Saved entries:

****************************************

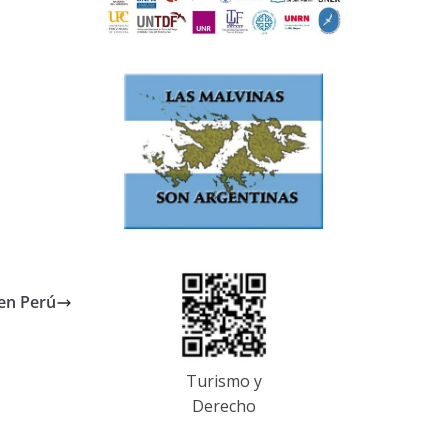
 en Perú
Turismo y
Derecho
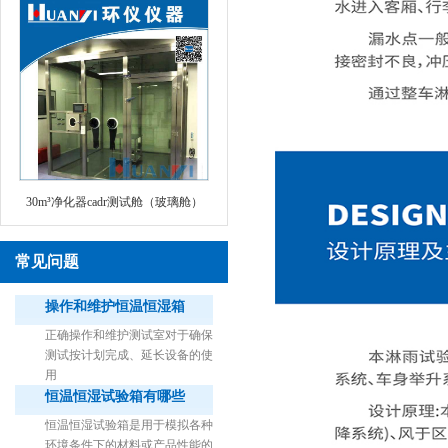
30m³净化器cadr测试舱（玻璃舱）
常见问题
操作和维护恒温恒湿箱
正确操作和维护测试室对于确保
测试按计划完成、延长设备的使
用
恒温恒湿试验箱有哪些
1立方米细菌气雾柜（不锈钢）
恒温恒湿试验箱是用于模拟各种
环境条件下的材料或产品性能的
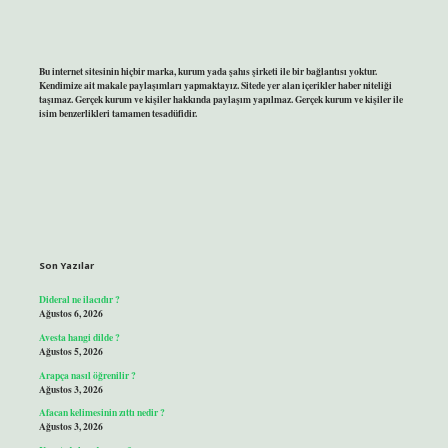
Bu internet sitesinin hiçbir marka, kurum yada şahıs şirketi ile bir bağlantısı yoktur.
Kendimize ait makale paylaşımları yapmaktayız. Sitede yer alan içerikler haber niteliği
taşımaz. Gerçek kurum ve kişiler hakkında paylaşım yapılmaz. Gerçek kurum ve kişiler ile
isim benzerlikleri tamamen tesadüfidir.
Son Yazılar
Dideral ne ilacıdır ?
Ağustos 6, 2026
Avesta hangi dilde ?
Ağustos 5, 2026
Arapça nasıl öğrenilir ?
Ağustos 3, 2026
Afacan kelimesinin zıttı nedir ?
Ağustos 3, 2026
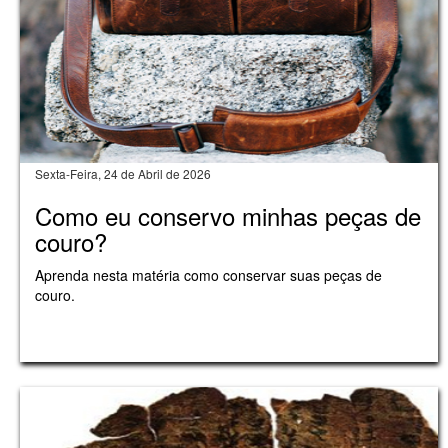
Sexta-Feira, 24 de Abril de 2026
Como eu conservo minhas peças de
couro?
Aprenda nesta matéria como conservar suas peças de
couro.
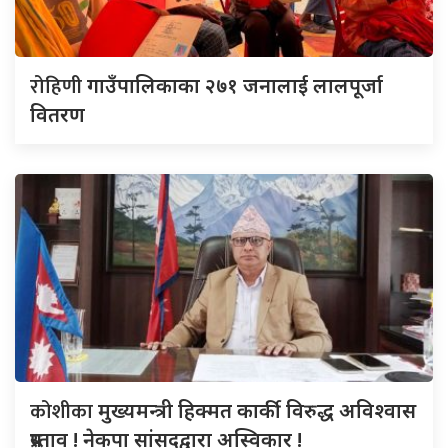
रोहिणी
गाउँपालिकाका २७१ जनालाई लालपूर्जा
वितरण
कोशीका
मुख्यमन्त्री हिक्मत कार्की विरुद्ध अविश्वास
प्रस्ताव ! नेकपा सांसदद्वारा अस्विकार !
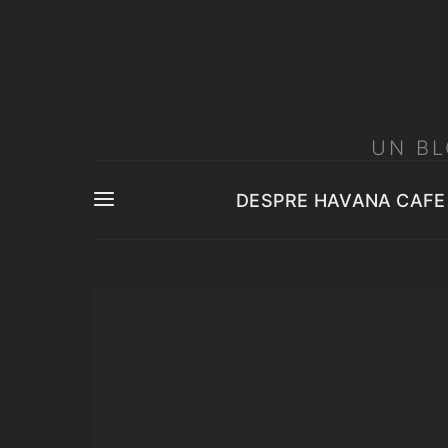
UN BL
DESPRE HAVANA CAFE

****************************************

# Activity:
Update the saved entries above by changing every "Ağustos" to "August" and leaving all other text as it is. Omit the pictures from your answer.

# Answer box:
 en Perú
Turismo y
Derecho
30m³净化器cadr测试舱（玻璃舱）
常见问题
操作和维护恒温恒湿箱
正确操作和维护测试室对于确保
测试按计划完成、延长设备的使
用
恒温恒湿试验箱有哪些
1立方米细菌气雾柜（不锈钢）
恒温恒湿试验箱是用于模拟各种
环境条件下的材料或产品性能的
Bu internet sitesinin hiçbir marka, kurum yada şahıs şirketi ile bir bağlantısı yoktur.
Kendimize ait makale paylaşımları yapmaktayız. Sitede yer alan içerikler haber niteliği
taşımaz. Gerçek kurum ve kişiler hakkında paylaşım yapılmaz. Gerçek kurum ve kişiler ile
isim benzerlikleri tamamen tesadüfidir.
Son Yazılar
Dideral ne ilacıdır ?
August 6, 2026
Avesta hangi dilde ?
August 5, 2026
Arapça nasıl öğrenilir ?
August 3, 2026
Afacan kelimesinin zıttı nedir ?
August 3, 2026
Sexta-Feira, 24 de Abril de 2026
Como eu conservo minhas peças de
couro?
Aprenda nesta matéria como conservar suas peças de
couro.
रोहिणी
गाउँपालिकाका २७१ जनालाई लालपूर्जा
वितरण
कोशीका
मुख्यमन्त्री हिक्मत कार्की विरुद्ध अविश्वास
प्रस्ताव ! नेकपा सांसदद्वारा अस्विकार !
UN BL
DESPRE HAVANA CAFE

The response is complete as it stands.